(Beginning of Document section)

JP-A No. 182969/95 discloses a technique of heating a plurality of emitters with a heater formed under the emitter electrode having the emitters. This technique serves to effectively release molecule gases absorbed into the surface of emitters from the emitters.
JP-A No. 223705/96 provides a technique of causing a current to flow into a substrate. In this event, the substrate has a part which is located under the emitters and which is thin compared with other parts. With this structure, only the thin part of the substrate under the emitters is heated up when the current flows into the thin part. This structure also serves to desorb gases absorbed into the surface of the emitters.
JP-A No. 54239/89 proposes a method of releasing molecule gases absorbed into the surface of emitters from the emitters. In this method, the emitters are heated with a heater which is located on the same layer as the gate electrode and which surrounds a region of the emitters, namely, an emitter area.
JP-A No. 310024/96 suggests a technique of heating emitters up to release molecule gases absorbed into surfaces of emitters which are included in a part of a filament member. In this technique, a current is caused to flow between two electrodes.
However, the above-mentioned techniques or methods are disadvantageous in common in that the heater should be driven by a power supply which is independent of the power supply for driving the remaining components included in the apparatus.
Moreover, the technique provided in JP-A No. 223705/96 brings about complicated processes as a whole and a high cost, because a further process for deeply etching the back surface of the substrate is necessary in addition to the usual processes.

(End of Document section)
(Beginning of Data)

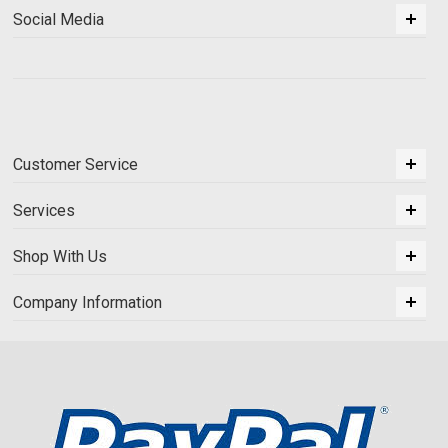
Social Media
Customer Service
Services
Shop With Us
Company Information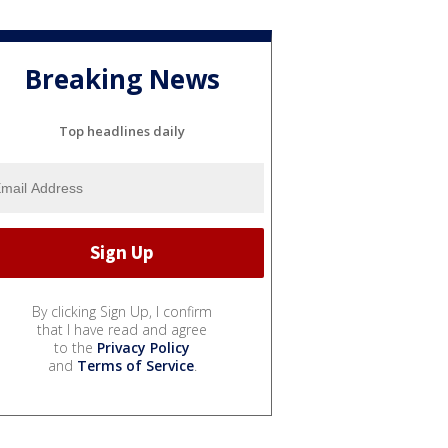
Breaking News
Top headlines daily
By clicking Sign Up, I confirm
that I have read and agree
to the
Privacy Policy
and
Terms of Service
.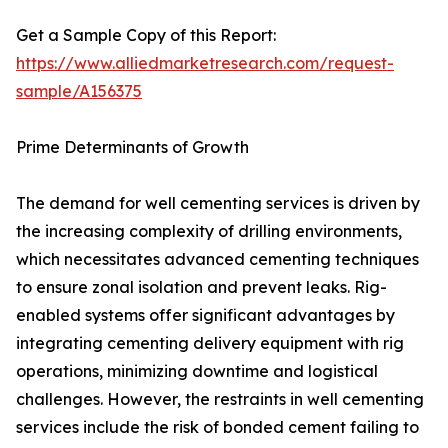
Get a Sample Copy of this Report:
https://www.alliedmarketresearch.com/request-
sample/A156375
Prime Determinants of Growth
The demand for well cementing services is driven by
the increasing complexity of drilling environments,
which necessitates advanced cementing techniques
to ensure zonal isolation and prevent leaks. Rig-
enabled systems offer significant advantages by
integrating cementing delivery equipment with rig
operations, minimizing downtime and logistical
challenges. However, the restraints in well cementing
services include the risk of bonded cement failing to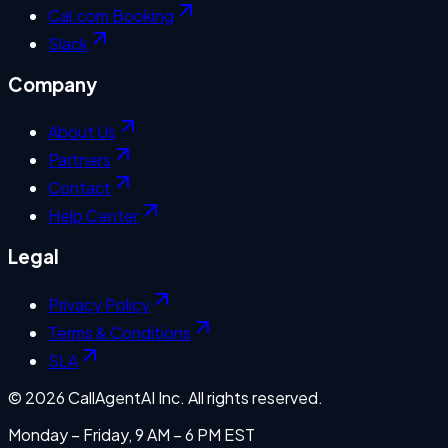
Cal.com Booking
Slack
Company
About Us
Partners
Contact
Help Center
Legal
Privacy Policy
Terms & Conditions
SLA
©
2026
CallAgentAI Inc. All rights reserved.
Monday – Friday, 9 AM – 6 PM EST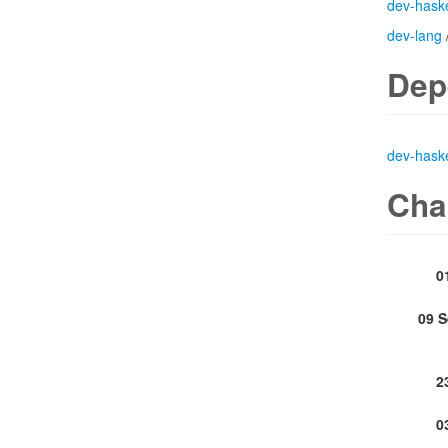
dev-haske
dev-lang
Dep
dev-haske
Cha
0
09 
2
0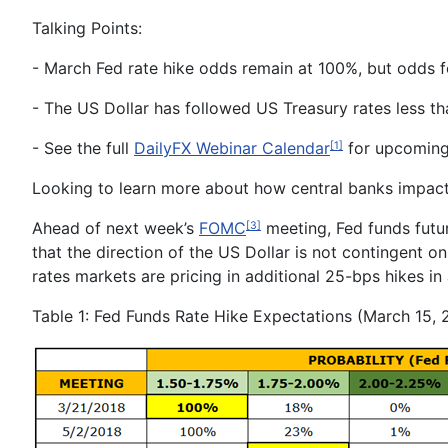
Talking Points:
-
March Fed
rate hike odds remain at 100%,
but odds f
-
The US Dollar has followed US Treasury rates less t
- See the full
DailyFX Webinar Calendar
for upcoming 
[1]
Looking to learn more about how central banks impac
Ahead of next week’s
FOMC
meeting, Fed funds futur
[3]
that the direction of the US Dollar is not contingent on
rates markets are pricing in additional 25-bps hikes i
Table 1: F
ed Funds Rate Hike Expectations (March 15,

(End of Data)

Reproduce the stretch of the passage on emitter heating from "JP-A No. 54239/89" through "an emitter area.". The listing has no connection to the passage on emitter heating.

JP-A No. 54239/89 proposes a method of releasing molecule gases absorbed into the surface of emitters from the emitters. In this method, the emitters are heated with a heater which is located on the same layer as the gate electrode and which surrounds a region of the emitters, namely, an emitter area.